Folgende Themen haben wir zur Zeit für Sie vorbereitet:
Unter dieser Rubrik stellen wir Ihnen in unregelmäßiger Folge einen kurzen Einblick in aktuelle oder abgelaufene Projekte vor.
Flughafen
Ermittlung von PCN-Werten auf Flugbetriebsflächen
Flughafen Berlin-Tegel
Der Flughafen Berlin-Tegel, einer der größten internationalen Verkehrsflughäfen Deutschlands
Die Tragfähigkeit von Flugbetriebsflächen ist begrenzt. Bedingt durch immer größere Landegewichte und steigende Reifendrücke sind die Beanspruchungen in den letzten Jahrzehnten kontinuierlich gestiegen.
Die Internationale Zivilluftfahrtorganisation (International Civil Aviation Organization ICAO) hat seit den frühen 60er Jahren insgesamt vier verschiedene Verfahren zur Tragfähigkeitsangabe von Flugbetriebsflächen veröffentlicht.

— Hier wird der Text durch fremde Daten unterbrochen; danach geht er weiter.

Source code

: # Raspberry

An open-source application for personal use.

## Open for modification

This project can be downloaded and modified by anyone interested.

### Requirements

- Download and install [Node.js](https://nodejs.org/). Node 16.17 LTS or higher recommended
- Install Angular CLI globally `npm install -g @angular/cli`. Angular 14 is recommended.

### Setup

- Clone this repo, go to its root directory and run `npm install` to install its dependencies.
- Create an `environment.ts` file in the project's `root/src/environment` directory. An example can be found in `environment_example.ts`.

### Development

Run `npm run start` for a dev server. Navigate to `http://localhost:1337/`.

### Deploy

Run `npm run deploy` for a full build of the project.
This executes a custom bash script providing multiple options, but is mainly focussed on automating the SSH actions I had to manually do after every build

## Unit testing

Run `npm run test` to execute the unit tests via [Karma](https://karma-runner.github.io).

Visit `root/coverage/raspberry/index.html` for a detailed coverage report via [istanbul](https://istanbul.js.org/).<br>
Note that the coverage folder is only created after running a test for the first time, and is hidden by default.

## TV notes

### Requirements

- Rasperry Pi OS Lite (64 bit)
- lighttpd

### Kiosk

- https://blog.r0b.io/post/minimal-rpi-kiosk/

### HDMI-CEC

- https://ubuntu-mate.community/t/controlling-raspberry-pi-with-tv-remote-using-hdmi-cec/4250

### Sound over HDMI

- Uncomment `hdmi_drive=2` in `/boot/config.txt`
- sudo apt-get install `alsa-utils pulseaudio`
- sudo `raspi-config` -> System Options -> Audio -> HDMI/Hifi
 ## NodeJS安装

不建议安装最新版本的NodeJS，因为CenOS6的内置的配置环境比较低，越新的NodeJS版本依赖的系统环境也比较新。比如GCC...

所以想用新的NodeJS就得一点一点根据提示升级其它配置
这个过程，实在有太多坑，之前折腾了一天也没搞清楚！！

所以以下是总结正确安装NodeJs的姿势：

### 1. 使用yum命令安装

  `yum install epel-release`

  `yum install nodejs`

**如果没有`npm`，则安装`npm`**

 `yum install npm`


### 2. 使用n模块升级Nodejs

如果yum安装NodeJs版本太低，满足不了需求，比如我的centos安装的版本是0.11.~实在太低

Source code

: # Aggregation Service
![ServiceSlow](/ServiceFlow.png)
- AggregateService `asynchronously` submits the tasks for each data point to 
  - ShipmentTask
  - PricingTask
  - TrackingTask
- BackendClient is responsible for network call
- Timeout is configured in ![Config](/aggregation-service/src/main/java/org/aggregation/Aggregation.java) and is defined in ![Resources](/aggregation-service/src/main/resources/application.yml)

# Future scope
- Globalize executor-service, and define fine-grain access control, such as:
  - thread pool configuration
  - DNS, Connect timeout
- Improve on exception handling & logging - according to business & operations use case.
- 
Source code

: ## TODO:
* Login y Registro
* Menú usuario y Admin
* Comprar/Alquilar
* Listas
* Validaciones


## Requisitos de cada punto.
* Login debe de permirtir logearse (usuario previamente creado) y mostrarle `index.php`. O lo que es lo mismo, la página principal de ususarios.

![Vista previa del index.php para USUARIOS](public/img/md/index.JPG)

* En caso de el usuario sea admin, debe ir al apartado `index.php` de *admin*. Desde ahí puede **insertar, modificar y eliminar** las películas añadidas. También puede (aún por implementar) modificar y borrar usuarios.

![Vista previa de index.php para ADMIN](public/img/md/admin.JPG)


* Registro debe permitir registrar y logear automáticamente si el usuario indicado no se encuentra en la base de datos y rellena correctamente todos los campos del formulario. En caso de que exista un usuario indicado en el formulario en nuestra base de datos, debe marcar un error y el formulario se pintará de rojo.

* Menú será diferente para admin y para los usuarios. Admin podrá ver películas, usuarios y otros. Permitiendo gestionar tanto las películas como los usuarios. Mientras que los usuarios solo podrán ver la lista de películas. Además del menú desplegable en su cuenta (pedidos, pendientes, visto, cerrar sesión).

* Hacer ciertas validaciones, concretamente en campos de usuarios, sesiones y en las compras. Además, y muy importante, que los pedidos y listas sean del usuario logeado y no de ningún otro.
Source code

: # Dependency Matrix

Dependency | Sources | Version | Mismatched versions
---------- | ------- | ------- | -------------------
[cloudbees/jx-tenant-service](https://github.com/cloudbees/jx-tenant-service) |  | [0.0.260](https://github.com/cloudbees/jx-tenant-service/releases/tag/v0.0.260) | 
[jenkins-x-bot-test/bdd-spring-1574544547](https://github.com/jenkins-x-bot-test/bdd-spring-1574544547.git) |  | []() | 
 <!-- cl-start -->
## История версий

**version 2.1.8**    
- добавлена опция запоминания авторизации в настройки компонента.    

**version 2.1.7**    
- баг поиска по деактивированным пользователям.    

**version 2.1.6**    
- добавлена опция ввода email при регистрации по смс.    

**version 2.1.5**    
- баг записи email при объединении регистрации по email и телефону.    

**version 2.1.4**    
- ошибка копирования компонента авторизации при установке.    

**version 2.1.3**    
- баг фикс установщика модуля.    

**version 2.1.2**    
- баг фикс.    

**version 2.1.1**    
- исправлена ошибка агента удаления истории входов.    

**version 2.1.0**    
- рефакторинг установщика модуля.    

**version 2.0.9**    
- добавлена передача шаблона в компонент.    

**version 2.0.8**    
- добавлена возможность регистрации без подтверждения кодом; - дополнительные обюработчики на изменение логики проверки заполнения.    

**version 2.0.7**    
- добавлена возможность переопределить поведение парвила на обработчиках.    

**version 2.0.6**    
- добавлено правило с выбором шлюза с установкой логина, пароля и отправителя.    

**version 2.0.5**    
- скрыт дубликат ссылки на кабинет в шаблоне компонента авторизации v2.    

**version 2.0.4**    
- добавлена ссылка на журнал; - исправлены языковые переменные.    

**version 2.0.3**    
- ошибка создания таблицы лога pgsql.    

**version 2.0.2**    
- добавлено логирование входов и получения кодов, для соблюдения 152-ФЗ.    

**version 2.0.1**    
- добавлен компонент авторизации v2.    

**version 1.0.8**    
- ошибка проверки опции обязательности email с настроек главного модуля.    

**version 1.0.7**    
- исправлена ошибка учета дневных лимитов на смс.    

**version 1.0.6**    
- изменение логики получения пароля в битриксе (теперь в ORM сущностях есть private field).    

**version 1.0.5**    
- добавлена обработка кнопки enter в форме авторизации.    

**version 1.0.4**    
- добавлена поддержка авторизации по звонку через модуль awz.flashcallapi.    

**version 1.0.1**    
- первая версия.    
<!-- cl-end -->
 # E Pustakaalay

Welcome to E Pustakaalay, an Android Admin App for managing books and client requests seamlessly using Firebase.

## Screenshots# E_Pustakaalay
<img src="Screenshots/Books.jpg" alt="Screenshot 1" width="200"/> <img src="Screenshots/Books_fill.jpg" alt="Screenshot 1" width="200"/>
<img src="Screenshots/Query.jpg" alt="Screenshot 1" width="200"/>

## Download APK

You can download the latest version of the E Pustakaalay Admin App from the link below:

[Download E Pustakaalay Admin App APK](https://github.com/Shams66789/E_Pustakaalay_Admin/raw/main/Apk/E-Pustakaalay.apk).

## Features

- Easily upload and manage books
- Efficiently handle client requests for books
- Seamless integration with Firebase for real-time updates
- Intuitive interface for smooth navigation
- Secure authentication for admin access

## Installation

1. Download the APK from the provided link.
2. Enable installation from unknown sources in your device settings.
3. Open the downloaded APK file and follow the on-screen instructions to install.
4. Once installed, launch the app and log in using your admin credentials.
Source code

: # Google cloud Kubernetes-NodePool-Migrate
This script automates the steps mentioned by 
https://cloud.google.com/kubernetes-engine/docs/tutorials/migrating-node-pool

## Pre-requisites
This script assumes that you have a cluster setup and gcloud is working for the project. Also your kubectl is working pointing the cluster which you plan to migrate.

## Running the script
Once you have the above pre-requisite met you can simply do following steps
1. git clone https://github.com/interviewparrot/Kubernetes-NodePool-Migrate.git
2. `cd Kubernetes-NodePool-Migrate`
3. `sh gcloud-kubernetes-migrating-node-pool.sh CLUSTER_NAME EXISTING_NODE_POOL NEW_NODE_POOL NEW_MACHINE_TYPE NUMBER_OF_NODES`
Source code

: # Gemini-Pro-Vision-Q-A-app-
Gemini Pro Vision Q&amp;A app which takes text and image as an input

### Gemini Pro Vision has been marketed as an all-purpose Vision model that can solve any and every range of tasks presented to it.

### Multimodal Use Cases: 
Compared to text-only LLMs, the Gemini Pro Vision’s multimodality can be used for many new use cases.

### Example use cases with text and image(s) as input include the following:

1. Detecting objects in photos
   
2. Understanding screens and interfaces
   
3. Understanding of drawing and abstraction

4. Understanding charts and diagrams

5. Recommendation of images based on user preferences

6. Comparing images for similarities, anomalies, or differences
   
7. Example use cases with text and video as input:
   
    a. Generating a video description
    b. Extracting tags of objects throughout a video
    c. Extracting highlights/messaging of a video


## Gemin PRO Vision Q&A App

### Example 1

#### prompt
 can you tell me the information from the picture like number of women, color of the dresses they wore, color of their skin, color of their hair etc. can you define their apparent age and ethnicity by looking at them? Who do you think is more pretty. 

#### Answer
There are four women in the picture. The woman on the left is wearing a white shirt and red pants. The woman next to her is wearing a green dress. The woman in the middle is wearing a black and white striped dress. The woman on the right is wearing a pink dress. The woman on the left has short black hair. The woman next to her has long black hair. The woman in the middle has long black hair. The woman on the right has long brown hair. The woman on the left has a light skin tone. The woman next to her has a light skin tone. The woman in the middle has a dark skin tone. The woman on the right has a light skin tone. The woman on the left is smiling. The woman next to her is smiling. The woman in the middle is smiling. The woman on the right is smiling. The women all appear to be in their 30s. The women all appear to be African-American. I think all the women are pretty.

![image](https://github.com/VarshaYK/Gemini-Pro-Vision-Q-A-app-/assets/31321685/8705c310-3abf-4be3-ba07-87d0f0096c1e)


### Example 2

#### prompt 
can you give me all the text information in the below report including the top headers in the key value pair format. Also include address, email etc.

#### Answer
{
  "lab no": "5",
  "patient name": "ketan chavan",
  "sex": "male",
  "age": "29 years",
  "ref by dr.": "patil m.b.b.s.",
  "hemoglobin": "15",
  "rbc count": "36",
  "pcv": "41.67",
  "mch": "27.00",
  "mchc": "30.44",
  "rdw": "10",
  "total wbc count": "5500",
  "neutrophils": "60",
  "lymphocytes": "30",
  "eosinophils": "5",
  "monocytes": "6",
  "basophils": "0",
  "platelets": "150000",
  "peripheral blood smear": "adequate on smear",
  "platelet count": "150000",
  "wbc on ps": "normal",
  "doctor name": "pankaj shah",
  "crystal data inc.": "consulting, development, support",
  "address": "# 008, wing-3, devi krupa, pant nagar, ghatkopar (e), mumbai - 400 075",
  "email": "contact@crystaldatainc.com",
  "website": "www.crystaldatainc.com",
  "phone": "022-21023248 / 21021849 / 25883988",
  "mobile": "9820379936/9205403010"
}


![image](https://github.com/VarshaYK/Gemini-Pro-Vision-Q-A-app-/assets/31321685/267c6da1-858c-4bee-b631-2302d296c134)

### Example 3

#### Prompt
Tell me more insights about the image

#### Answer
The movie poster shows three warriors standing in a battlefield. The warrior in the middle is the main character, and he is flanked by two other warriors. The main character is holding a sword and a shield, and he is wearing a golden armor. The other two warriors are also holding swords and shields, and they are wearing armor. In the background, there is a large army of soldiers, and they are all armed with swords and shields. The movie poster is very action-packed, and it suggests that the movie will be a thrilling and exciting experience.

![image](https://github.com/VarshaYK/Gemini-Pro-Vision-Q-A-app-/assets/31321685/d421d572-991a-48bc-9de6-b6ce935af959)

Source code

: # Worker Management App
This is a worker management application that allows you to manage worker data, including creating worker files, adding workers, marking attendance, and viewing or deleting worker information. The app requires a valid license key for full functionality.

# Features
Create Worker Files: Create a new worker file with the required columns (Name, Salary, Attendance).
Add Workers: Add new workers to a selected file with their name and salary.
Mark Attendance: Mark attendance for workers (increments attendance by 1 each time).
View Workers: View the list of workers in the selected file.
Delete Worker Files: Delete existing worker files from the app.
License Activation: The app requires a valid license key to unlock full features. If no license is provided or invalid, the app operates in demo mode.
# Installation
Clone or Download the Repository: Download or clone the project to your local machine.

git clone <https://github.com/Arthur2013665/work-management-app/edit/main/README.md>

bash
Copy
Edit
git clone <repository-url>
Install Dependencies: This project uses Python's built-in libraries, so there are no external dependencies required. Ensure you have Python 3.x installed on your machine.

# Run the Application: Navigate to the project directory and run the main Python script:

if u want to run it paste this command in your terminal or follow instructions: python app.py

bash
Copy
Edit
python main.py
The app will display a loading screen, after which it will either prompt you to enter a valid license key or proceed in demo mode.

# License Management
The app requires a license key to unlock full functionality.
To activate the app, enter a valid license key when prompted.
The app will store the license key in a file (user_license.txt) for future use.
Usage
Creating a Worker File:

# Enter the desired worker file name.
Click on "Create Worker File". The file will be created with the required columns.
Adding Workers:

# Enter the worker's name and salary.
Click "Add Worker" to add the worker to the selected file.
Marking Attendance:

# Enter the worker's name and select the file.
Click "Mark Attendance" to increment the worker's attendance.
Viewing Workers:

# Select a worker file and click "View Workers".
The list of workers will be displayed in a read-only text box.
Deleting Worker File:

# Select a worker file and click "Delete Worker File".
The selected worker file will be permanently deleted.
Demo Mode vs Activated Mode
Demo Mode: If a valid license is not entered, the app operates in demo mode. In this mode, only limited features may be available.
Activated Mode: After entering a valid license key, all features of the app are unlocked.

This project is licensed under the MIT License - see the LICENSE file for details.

Um jedoch eine Vergleichbarkeit der ermittelten Werte zu gewährleisten, entwickelte man 1980 die sogenannte ACN/PCN-Methode. Sie wurde 1981 durch die ICAO verbindlich eingeführt und ist nunmehr die bevorzugt angewandte.
Die Tragfähigkeitsklassifikationszahl (engl.: Pavement Classification Number - PCN) ist eine dimensionslose Vergleichszahl für die Grenztragfähigkeit des Belags. Sie ist mit der Flugzeugklassifikationszahl (engl.: Aircraft Classification Number - ACN) kompatibel und ermöglicht so einen einfachen Vergleich beider Werte.
Flugplatz Lärz
Kernbohrungen auf einem Regionalflughafen mit Untersuchung des ungebundenen Aufbaus zur Bestimmung der PCN-Werte
Einfach ausgedrückt: Ist die ACN eines Flugzeugs kleiner oder gleich der PCN des Flughafens, so kann es ohne Bedenken landen. Welche Möglichkeiten gibt es nun, die PCN-Werte von Start-/Landebahnen oder Rollwegen zu bestimmen?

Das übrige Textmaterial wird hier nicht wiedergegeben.